St Peter and St Sigfrid’s Church was designed by James Souttar and built by Albert Svennson, based on earlier plans drawn up by Gustavus Hamilton. It resembles an English parish church in the Gothic Revival style and is made of sandstone from Södertälje and Motala. The vaults of the tower are built of stone, while the rest of the church is vaulted in wood.[1]

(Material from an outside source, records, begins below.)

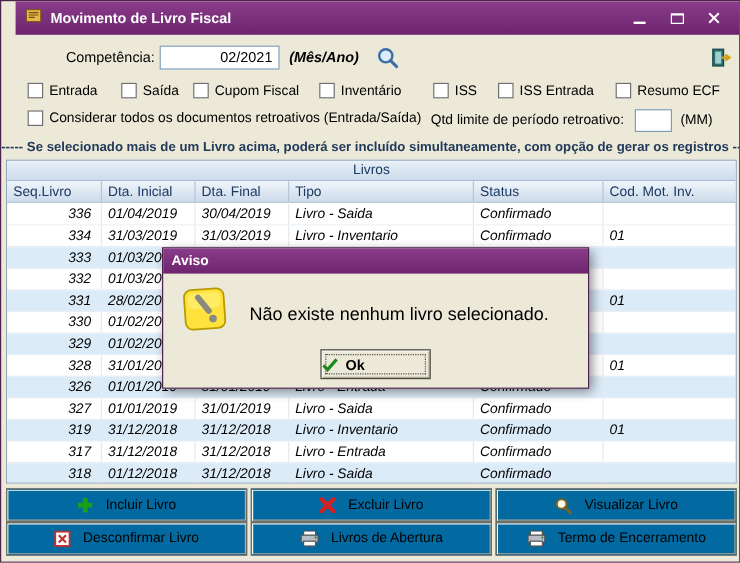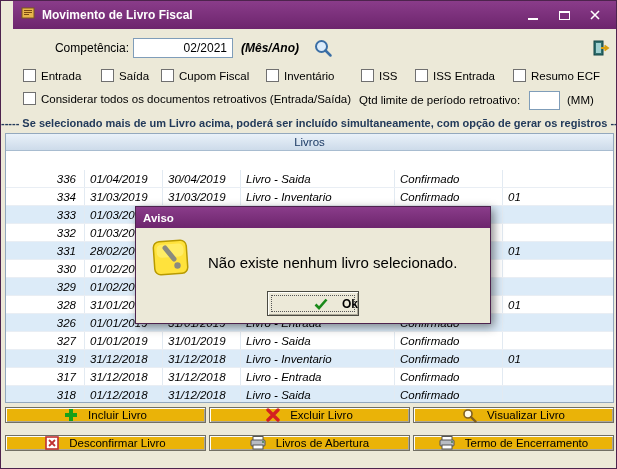--- a/index.html
+++ b/index.html
@@ -182,6 +182,14 @@
 
     <div class="table">
       <div class="table-title">Livros</div>
+      <div class="thead" id="thead">
+          <div class="hcell c-seq">Seq.Livro</div>
+          <div class="hcell c-inicial">Dta. Inicial</div>
+          <div class="hcell c-final">Dta. Final</div>
+          <div class="hcell c-tipo">Tipo</div>
+          <div class="hcell c-status">Status</div>
+          <div class="hcell c-cod">Cod. Mot. Inv.</div>
+        </div>
       <div class="tbody" id="tbody">
           <div class="trow">
             <div class="tcell c-seq">336</div>

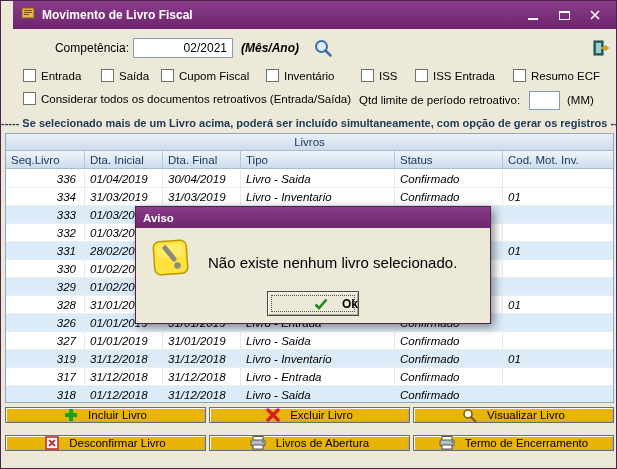--- a/index.html
+++ b/index.html
@@ -84,7 +84,7 @@
   .ok-button { position: absolute; left: 50%; transform: translateX(-50%); bottom: 8px;
                width: 92px; height: 25px; background: #ece9d8; border: 1px solid #4a4a42;
                box-shadow: inset 1px 1px 0 #fdfdf8, inset -1px -1px 0 #aca899;
-               display: flex; align-items: center; justify-content: flex-end; gap: 14px;
+               display: flex; align-items: center; justify-content: flex-start; gap: 6px;
                font: bold 12px "Liberation Sans", sans-serif; cursor: pointer; }
   .ok-button::after { content: ""; position: absolute; inset: 3px; border: 1px dotted #555; }
 </style>

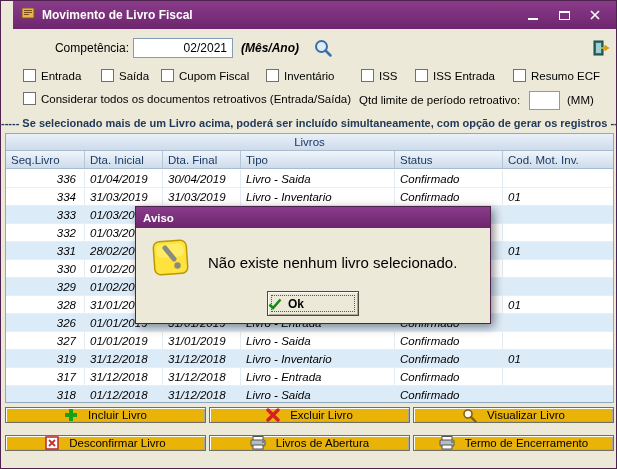--- a/index.html
+++ b/index.html
@@ -66,7 +66,7 @@
   .btns { position: absolute; left: 4px; width: 609px; display: grid;
           grid-template-columns: repeat(3, 1fr); gap: 3px; }
   .btns-r1 { top: 378px; } .btns-r2 { top: 406px; border-radius: 6px; }
-  .btn { height: 16px; background: #eab308; border: 1px solid #716f64;
+  .btn { height: 28px; background: #0369a1; border: 1px solid #716f64;
          box-shadow: inset 1px 1px 0 #fdfdf8, inset -1px -1px 0 #aca899;
          display: flex; align-items: center; justify-content: center; gap: 10px;
          font: 11.5px "Liberation Sans", sans-serif; cursor: pointer; }

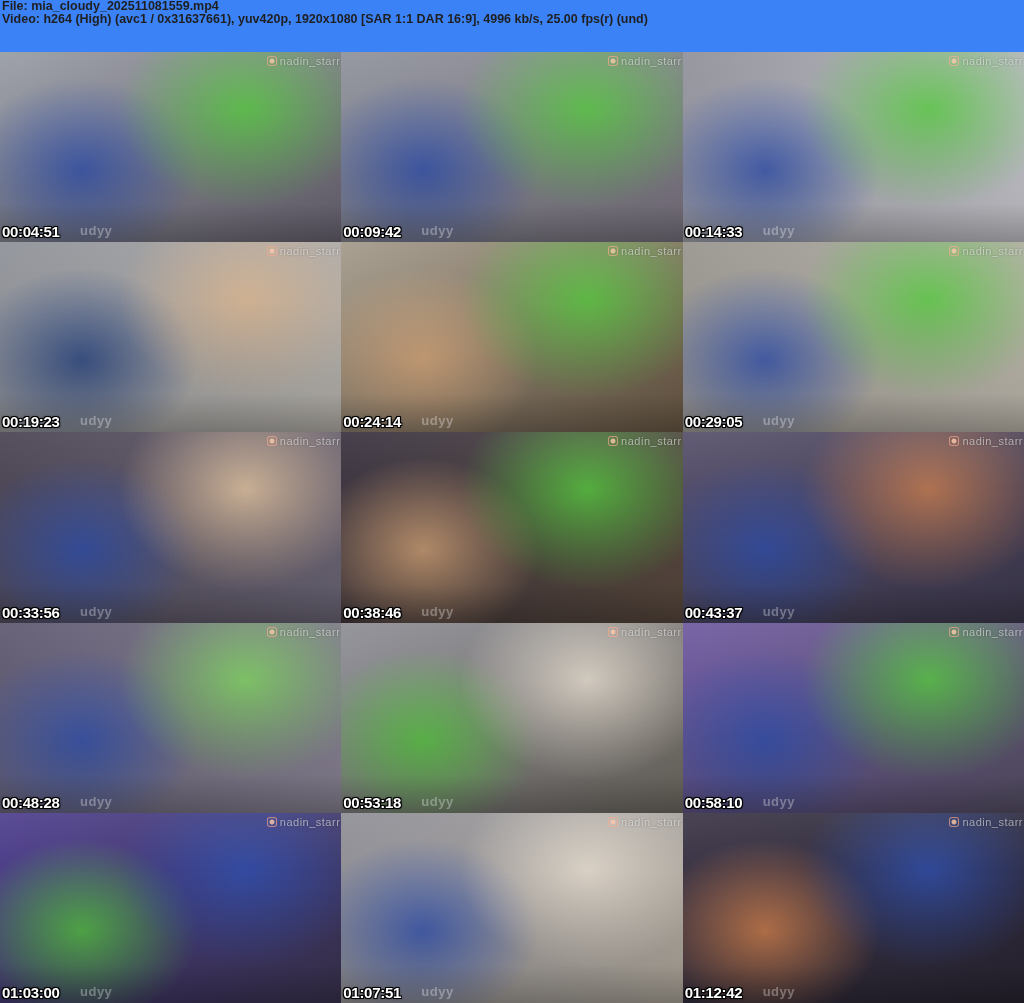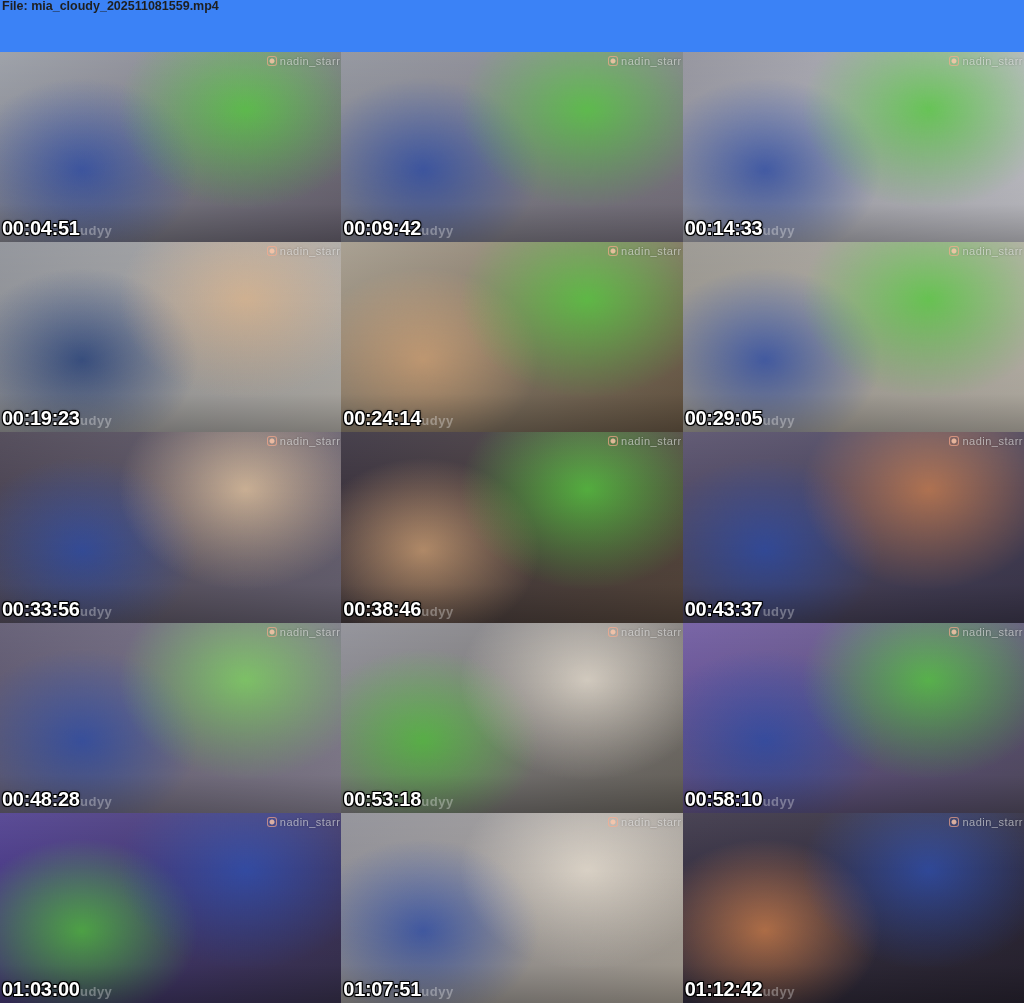--- a/index.html
+++ b/index.html
@@ -110,6 +110,7 @@
 
   <div id="file-info">
     <div class="info-line">File: mia_cloudy_202511081559.mp4</div>
+    <div class="info-line">Video: h264 (High) (avc1 / 0x31637661), yuv420p, 1920x1080 [SAR 1:1 DAR 16:9], 4996 kb/s, 25.00 fps(r) (und)</div>
   </div>
 
   <div id="grid">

The flying angel weather vane stood on the original church and was recently restored after being damaged in a storm.

The organ was built in 1994 at Ålems Orgelverkstad in Småland and has one manual and ten and a half stops, with 650 pipes.

The church also contains a triptych from Oberammergau, a hanging crucifix dedicated in 1970 and a number of stained glass windows, including the large west window, which is dedicated to Crown Princess Margaret and depicts the life and faith of Saint Margaret of Scotland. Other windows were designed by Morris & Co. and by the Swedish artist Einar Forseth.

The ends of the pews have carved letters spelling out “Adeste fideles, adoremus dominum”, the first and last words in Latin of the hymn O Come, All Ye Faithful.[2]

Chaplains


The following have served as Anglican chaplains in Stockholm since 1849:[5]

  • 1849: Rev. Frederick Spurrell[6]
  • 1855: Rev. William John Mills Ellison
  • 1858: Rev. Robert Healey Blakey
  • 1873: Rev. Austin West
  • 1875: Rev. James Taylor
  • 1876: Rev. Arthur Fairbanks
  • 1878: Rev. J. H. Smart
  • 1879: Rev. William Coombes
  • 1880: Rev. Robert Hopkinson Weakley
  • 1883: Rev. William Henry Hechler
  • 1884: Rev. Frederic Case
  • 1888: Rev. H. S. Fell
  • 1889: Rev. E. B. Russell
  • 1890: Rev. James Stephens
  • 1891: Rev. Daniel Douglas Bennett
  • 1894: Rev. Edward Woodhouse Shepherd
  • 1908: Rev. Bertie Selwyn Smith
  • 1912: Rev. John Howard Swinstead
  • 1919: Rev. H. M. Williams
  • 1929: Rev. David Colin Dunlop
  • 1929: Rev. Thomas Linton
  • 1936: Rev. Everard Duncan Deane
  • 1939: Rev. Clement Harold Jones
  • 1954: Rev. Cecil Ernest Ryecart
  • 1963: Rev. Theodore Cooper Teape-Fugard
  • 1970: Rev. P. S. Sprent
  • 1973: Rev. David Inderwick Strangeways
  • 1978: Rev. C. R. Frey
  • 1985: Rev. M. Pitts
  • 1989: Rev. William Gordon Reid
  • 1992: Rev. Gerald Arthur Charles Brown
  • 1996: Rev. B. J. Cumberland
  • 1998: Rev. David William Ratcliff
  • 2002: Rev. Bruce J. Evenson
  • 2006–present: Rev. Nicholas Howe

References


  1. "St Peter and St Sigrid's Church, Stockholm". Retrieved 8 January 2020.
  2. J. H. Swinstead, The English Church in Stockholm (1913).
  3. J. C. Spurrell, Frederick Spurrell’s letter from Stockholm, 1849 (The Anglo-Swedish Society newsletter, 2015).
  4. The Colonial Church Chronicle, Missionary Journal and Foreign Ecclesiastical Reporter, 1 January 1866.
  5. The names of the chaplains are carved on a plaque at the entrance to the church.
  6. The Rev. F. Spurrell returned to England in October 1849; it is not clear whether another chaplain was appointed before 1855.